▶ **TASK DETAILS**:
Please write out, exactly as given, the line that contains "(579, 594) none" and all lines that follow it through the end of the listing, and nothing else.

▶ **WORKING DATA**:
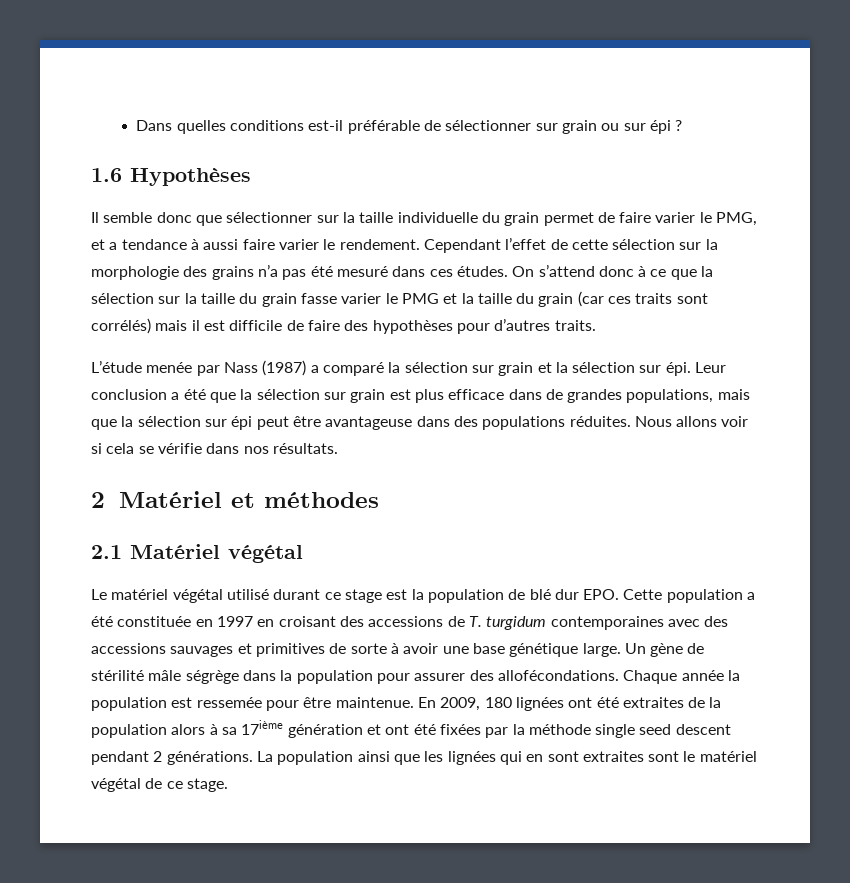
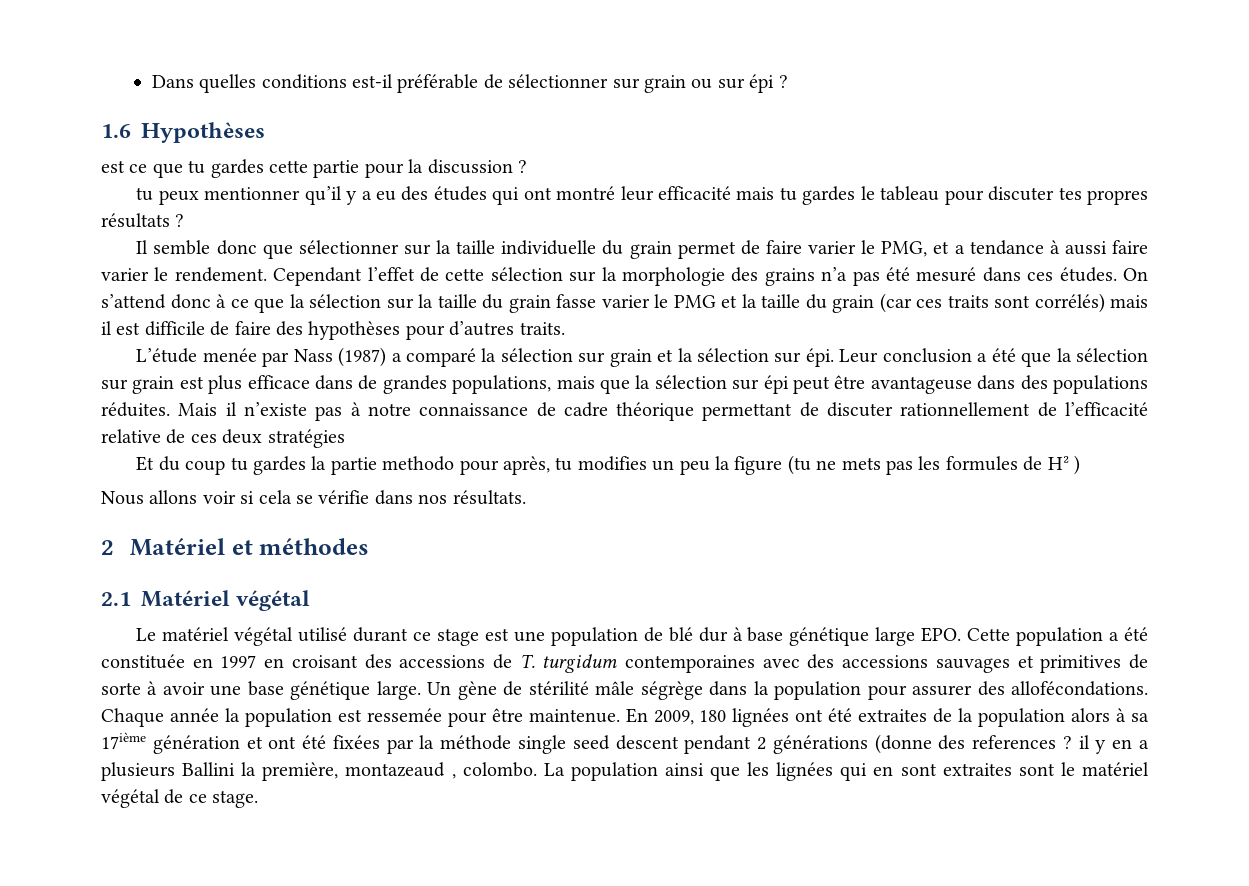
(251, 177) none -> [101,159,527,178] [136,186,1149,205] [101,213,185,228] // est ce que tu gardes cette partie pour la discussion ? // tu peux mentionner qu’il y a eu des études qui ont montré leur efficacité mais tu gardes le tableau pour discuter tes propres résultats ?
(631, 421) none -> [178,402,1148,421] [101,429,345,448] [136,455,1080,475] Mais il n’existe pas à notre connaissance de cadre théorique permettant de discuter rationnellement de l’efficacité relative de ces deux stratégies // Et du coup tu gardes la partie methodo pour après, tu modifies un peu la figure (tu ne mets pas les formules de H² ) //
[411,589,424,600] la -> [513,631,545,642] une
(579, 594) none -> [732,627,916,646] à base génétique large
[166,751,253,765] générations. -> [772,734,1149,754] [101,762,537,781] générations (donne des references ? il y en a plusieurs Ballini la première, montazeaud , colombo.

▶ **YOUR SOLUTION**:
(579, 594) none -> [732,627,916,646] à base génétique large
[166,751,253,765] générations. -> [772,734,1149,754] [101,762,537,781] générations (donne des references ? il y en a plusieurs Ballini la première, montazeaud , colombo.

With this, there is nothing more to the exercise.